Page 106 of Near Miss

She blinks at me, eyes swollen with dark circles that have no business on that face, and visible stains from old tear tracks.

I feel a bit like turning around and punching something.

“Greer.” I reach for her, but her eyes squeeze shut, and I can’t tell if it’s a flinch, so I scrub my face instead.

She doesn’t say anything, but she wraps her arms around herself—she’s wearing my fucking sweater—and turns, walking into her living room.

It’s probably the closest thing to an invitation I’ll get, seeing as this is all my fault, so I close the door behind me and follow her.

She’s not sitting, she’s just standing there, one arm wrapped around her stomach, hand pressing down over her scar, and the other holding her phone.

Her voice cracks, and she inhales, shoulders shaking. “I don’t tell anyone those things, Beckett. It’s not—it’s not only my story to tell. My dad, his sobriety ... it’s the most important thing in the world to him and people are talking about him like he’s this vile, disgusting thing, not a person who struggled with an illness so much bigger than him.”

“I know.” I take a hesitant step towards her, and when she doesn’t pull away, I bring her to my chest and press my mouth to her forehead.

She shakes her head against me. “All the horrible, hateful things I think about myself—” A choked sob cuts her off beforeshe pushes back and takes a measured step away from me. “They’re all saying them.”

“Baby.”

I haven’t been my own biggest fan in a long time, but I don’t think I’ve ever quite felt like this.

She looks back down at the phone, finger jabbing the screen as she starts to list off each one. “‘She must have no self-respect.’ ‘I wouldn’t want her operating on me.’ ‘Who gave her a medical license?’ ‘She should have let her father die.’”

Her voice cracks again on that last one, and I think this one might be irreparable.

“What do you need me to do?” I hold my hands up uselessly.

Her shoulders slump, resigned, and she gives a sad little shake of her head. “Nothing.”

And I think part of me finally breaks, too.

“Do you want me to sue them?” I open my arms and I start shouting. “I’ll fucking sue the stupid website; I’ll sue every person who fucking commented on every single picture! I’ll sue that reporter and take everything he fucking has and give it all to you. What can I do to fix this?”

“This isn’t something you can fix, Beckett!” Her voice rises, cracking on the crescendo of a sob.

“Of course it is. I’ll do anything.” I grip my jaw, shaking my head, before I drop to my knees in front of her. I look like an idiot, but I’m not entirely sure I ever got up off the concrete floor of that closet anyway. “I can fix anything.”

“Well, you can’t fix this.” She throws her phone onto the couch, presses her hand to her face, and starts sobbing.

I bury my head in her stomach, grip tightening around her when I shift the sweater up, pressing my mouth in these tiny kisses I’d like to imagine were Band-Aids or stitches or whatever it is she needs.

My mouth reaches the bottom curve of her scar. I kiss up the entire line, and I hope it hears the words, too. That maybe they’re going to be able to fill up all the empty spaces or just make the whole thing disappear. “I love you.”
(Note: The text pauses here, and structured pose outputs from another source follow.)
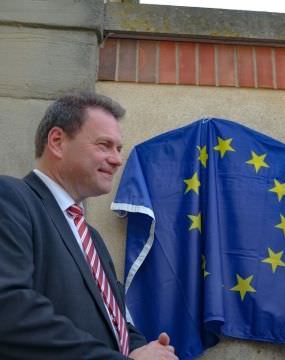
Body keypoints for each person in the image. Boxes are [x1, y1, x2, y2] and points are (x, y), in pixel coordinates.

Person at [0, 93, 177, 359]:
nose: (117, 160)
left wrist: (144, 348)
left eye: (119, 149)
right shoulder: (11, 198)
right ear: (57, 142)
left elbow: (113, 316)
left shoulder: (90, 236)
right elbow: (10, 309)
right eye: (105, 145)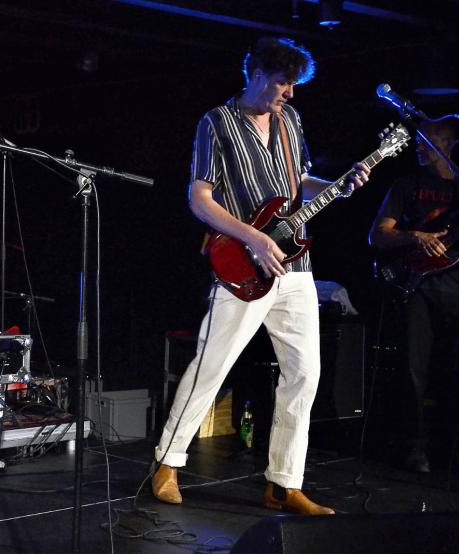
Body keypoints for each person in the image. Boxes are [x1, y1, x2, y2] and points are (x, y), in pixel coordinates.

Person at [151, 37, 370, 515]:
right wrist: (252, 237)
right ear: (255, 75)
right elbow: (199, 199)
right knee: (212, 366)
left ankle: (284, 484)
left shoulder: (290, 120)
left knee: (304, 374)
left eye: (294, 84)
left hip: (295, 265)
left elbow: (300, 183)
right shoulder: (216, 122)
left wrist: (337, 186)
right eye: (283, 82)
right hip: (242, 264)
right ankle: (167, 463)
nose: (290, 92)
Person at [369, 118, 459, 473]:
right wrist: (416, 236)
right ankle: (414, 449)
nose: (418, 144)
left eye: (428, 137)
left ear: (448, 141)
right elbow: (377, 235)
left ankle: (454, 451)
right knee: (413, 371)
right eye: (418, 138)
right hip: (416, 287)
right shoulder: (406, 185)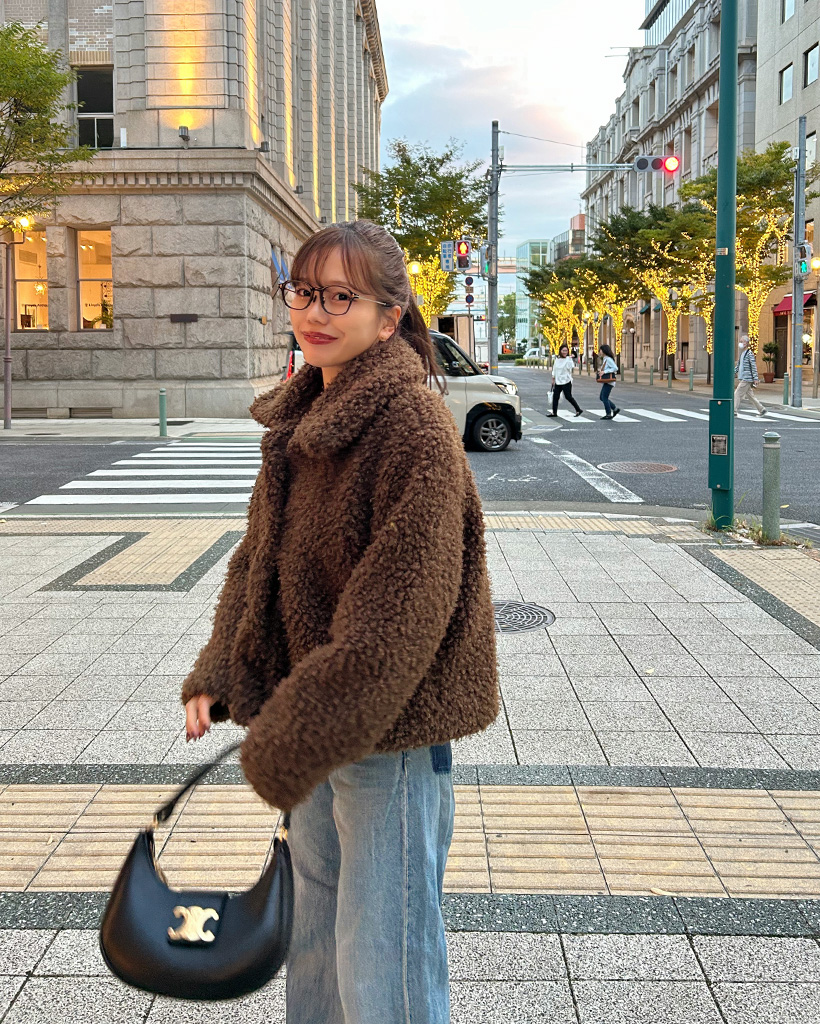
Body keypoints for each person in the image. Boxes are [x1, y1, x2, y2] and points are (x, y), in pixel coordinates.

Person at [181, 220, 499, 1024]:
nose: (314, 313)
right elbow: (259, 560)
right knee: (317, 938)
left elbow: (397, 620)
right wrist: (221, 670)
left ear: (389, 318)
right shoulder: (302, 420)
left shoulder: (411, 429)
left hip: (389, 734)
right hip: (316, 716)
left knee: (384, 956)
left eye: (340, 297)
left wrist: (288, 737)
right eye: (303, 291)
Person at [546, 343, 583, 417]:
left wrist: (570, 359)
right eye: (563, 350)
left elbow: (570, 367)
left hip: (566, 381)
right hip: (558, 381)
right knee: (555, 397)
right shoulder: (557, 359)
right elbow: (554, 369)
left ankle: (578, 409)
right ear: (560, 351)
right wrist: (553, 378)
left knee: (568, 396)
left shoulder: (568, 359)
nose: (564, 352)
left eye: (566, 351)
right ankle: (554, 412)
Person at [734, 334, 767, 416]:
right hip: (743, 378)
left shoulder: (749, 353)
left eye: (741, 341)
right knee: (750, 396)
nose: (740, 343)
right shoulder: (742, 354)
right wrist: (733, 372)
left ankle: (733, 411)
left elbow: (753, 366)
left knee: (737, 393)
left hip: (746, 378)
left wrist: (756, 378)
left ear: (746, 343)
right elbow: (738, 365)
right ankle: (762, 409)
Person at [597, 343, 620, 419]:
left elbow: (615, 368)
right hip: (607, 381)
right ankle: (615, 409)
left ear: (604, 351)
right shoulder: (605, 359)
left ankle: (608, 413)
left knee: (604, 397)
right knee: (602, 397)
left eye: (600, 350)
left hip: (609, 381)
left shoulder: (608, 359)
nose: (599, 352)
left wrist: (605, 372)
“I love you, too.” She whispers it, and I think, maybe, that it’s all going to be okay, that I can fix this just like I’ve fixed everything else for everyone else, but she says this other thing that splits me open entirely. “Please just go.”
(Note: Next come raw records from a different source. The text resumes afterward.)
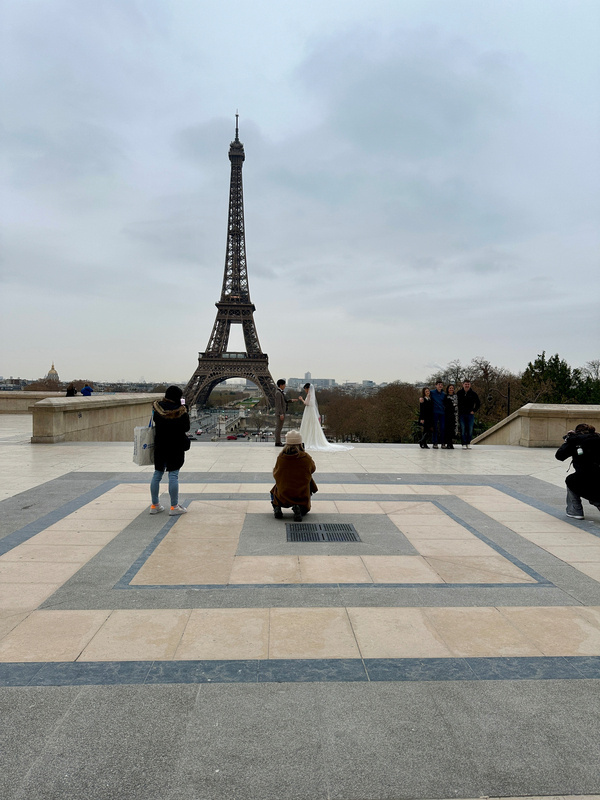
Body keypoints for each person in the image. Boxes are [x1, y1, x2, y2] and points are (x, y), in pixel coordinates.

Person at [149, 385, 190, 516]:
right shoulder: (181, 411)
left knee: (157, 474)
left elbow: (156, 422)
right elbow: (186, 428)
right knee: (173, 475)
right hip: (175, 446)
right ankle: (174, 506)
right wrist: (186, 411)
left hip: (160, 444)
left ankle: (154, 505)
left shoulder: (157, 409)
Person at [555, 423, 600, 520]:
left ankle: (575, 510)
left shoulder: (575, 442)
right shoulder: (598, 438)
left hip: (585, 477)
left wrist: (568, 440)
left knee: (571, 480)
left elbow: (559, 456)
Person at [271, 429, 318, 521]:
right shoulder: (305, 457)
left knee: (274, 490)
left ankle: (277, 507)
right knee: (309, 482)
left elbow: (276, 473)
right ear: (300, 443)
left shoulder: (281, 457)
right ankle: (299, 508)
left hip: (283, 494)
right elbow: (312, 469)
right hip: (301, 493)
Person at [298, 383, 353, 452]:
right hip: (311, 411)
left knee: (307, 424)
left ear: (307, 388)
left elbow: (307, 403)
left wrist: (302, 399)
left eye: (305, 389)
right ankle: (312, 439)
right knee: (312, 425)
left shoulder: (309, 394)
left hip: (308, 411)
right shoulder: (311, 395)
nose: (305, 391)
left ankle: (307, 439)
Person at [456, 379, 480, 449]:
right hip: (462, 414)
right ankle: (463, 443)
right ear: (463, 384)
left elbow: (478, 403)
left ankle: (468, 443)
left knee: (470, 429)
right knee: (463, 429)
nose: (467, 385)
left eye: (468, 384)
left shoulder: (473, 394)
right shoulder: (459, 393)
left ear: (470, 385)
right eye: (465, 384)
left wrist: (474, 410)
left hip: (470, 414)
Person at [274, 379, 290, 447]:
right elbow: (278, 404)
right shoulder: (278, 393)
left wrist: (291, 400)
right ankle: (278, 442)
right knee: (278, 428)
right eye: (284, 385)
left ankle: (278, 441)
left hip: (281, 413)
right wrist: (281, 414)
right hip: (280, 413)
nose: (285, 386)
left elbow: (284, 401)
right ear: (281, 385)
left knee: (279, 428)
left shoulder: (280, 392)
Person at [430, 380, 446, 449]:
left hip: (442, 413)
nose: (440, 386)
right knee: (435, 428)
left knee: (442, 428)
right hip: (435, 412)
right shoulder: (432, 392)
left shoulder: (444, 394)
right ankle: (435, 442)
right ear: (436, 385)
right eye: (439, 384)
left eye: (441, 385)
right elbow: (426, 395)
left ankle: (443, 443)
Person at [444, 384, 459, 449]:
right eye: (450, 388)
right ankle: (448, 443)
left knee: (453, 429)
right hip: (447, 415)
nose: (451, 389)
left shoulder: (456, 396)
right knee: (448, 429)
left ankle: (451, 443)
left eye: (452, 388)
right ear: (448, 389)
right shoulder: (445, 396)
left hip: (455, 415)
I pull back, and I know I look pathetic. Down here on my knees for her, but I’d stay here all day if that’s what she needed. “Are we still—”

“I don’t know.”

I hate myself a bit for asking, but I do anyway. “Are you still coming tomorrow?”

“I don’t know,” she repeats, words flat but still sharp enough to stab through my chest.

She takes a measured step back. It’s tiny, but she might as well be standing across the Atlantic. I scrub my face, feeling a bit like shouting. Not at her—just at the whole thing.

Boy isn’t real. Boy becomes real.

Boy loses the only thing he ever really wanted anyway.